С болью и все возрастающей печалью смотрел несчастный назад, на свою жизнь, почти улетучивающуюся и пустую, не принадлежащую ему больше, чужую, не имеющую к нему отношения, как нечто выученное когда-то наизусть, а теперь с трудом собираемое по бессмысленным кусочкам. Он начал писать в намерении записать год за годом важнейшее из пережитого, чтобы впредь твердо удерживать его в руках. Но где было самое важное из пережитого? Не то ли, что он стал профессором? Или когда-то был доктором, а до того школьником, потом студентом? Или что ему некогда, в давно исчезнувшие времена, нравилась месяц или два эта девушка? В ужасе поднял Ансельм глаза: так это и была жизнь? Это было все? И он ударил себя по лбу и оглушительно рассмеялся.

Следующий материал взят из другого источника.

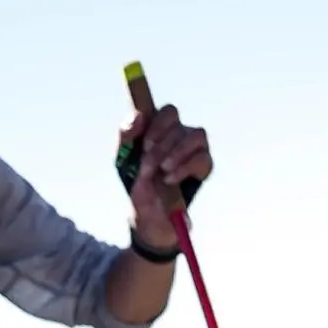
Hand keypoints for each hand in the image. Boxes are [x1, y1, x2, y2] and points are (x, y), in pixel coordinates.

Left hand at [120, 105, 212, 248]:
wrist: (148, 215)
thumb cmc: (138, 184)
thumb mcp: (123, 159)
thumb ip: (126, 135)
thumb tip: (139, 115)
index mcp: (161, 129)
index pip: (168, 112)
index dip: (158, 123)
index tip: (145, 145)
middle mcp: (180, 135)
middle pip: (179, 123)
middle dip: (160, 146)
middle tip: (148, 166)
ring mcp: (195, 149)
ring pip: (196, 134)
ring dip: (177, 152)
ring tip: (163, 170)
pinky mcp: (205, 166)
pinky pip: (202, 158)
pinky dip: (184, 168)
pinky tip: (170, 180)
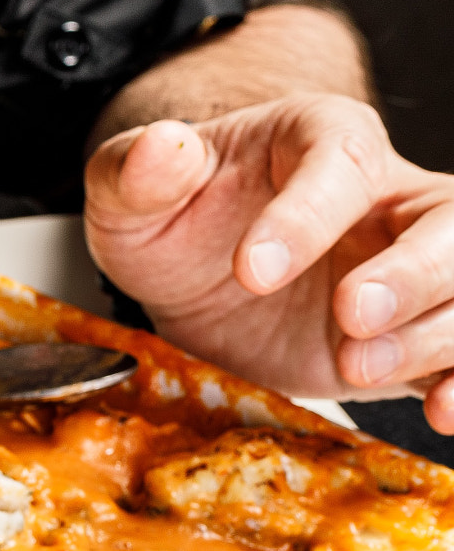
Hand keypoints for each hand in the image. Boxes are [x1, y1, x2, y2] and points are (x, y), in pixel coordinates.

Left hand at [84, 93, 453, 430]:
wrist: (191, 280)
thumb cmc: (172, 219)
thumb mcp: (129, 194)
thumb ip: (136, 170)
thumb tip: (160, 146)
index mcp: (321, 141)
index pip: (341, 162)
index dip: (307, 216)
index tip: (252, 271)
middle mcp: (387, 198)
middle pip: (448, 217)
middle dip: (414, 271)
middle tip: (349, 315)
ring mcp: (412, 266)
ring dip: (434, 334)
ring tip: (358, 368)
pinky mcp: (413, 333)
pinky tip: (441, 409)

А время между тем пролетало, никогда прежде оно не летело так быстро и неумолимо. Год миновал, а ему казалось, будто он стоит на том же самом месте, что и в чае, когда расстался с Ирис. Но на самом деле он с тех пор очень переменился, это видели и знали все, кроме него. Он стал одновременно старше и моложе. Для знакомых он стал почти посторонним, его находили рассеянным, капризным и странным, он прослыл одиноким чудаком: его, конечно, жаль, но он слишком засиделся в холостяках. Случалось, что он забывал о своих обязанностях и ученики напрасно ждали его. Случалось, что он в задумчивости брел по улице вдоль домов и, задевая за карнизы, стирал с них пыль заношенным сюртуком. Многие думали, что он начал пить. Бывало и так, что посреди лекции перед студентами он останавливался, пытался поймать какую-то мысль, улыбался покоряющей детской улыбкой, какой раньше никто у него не замечал, и продолжал говорить с такой теплотой и растроганностью, что голос его многим проникал в сердце.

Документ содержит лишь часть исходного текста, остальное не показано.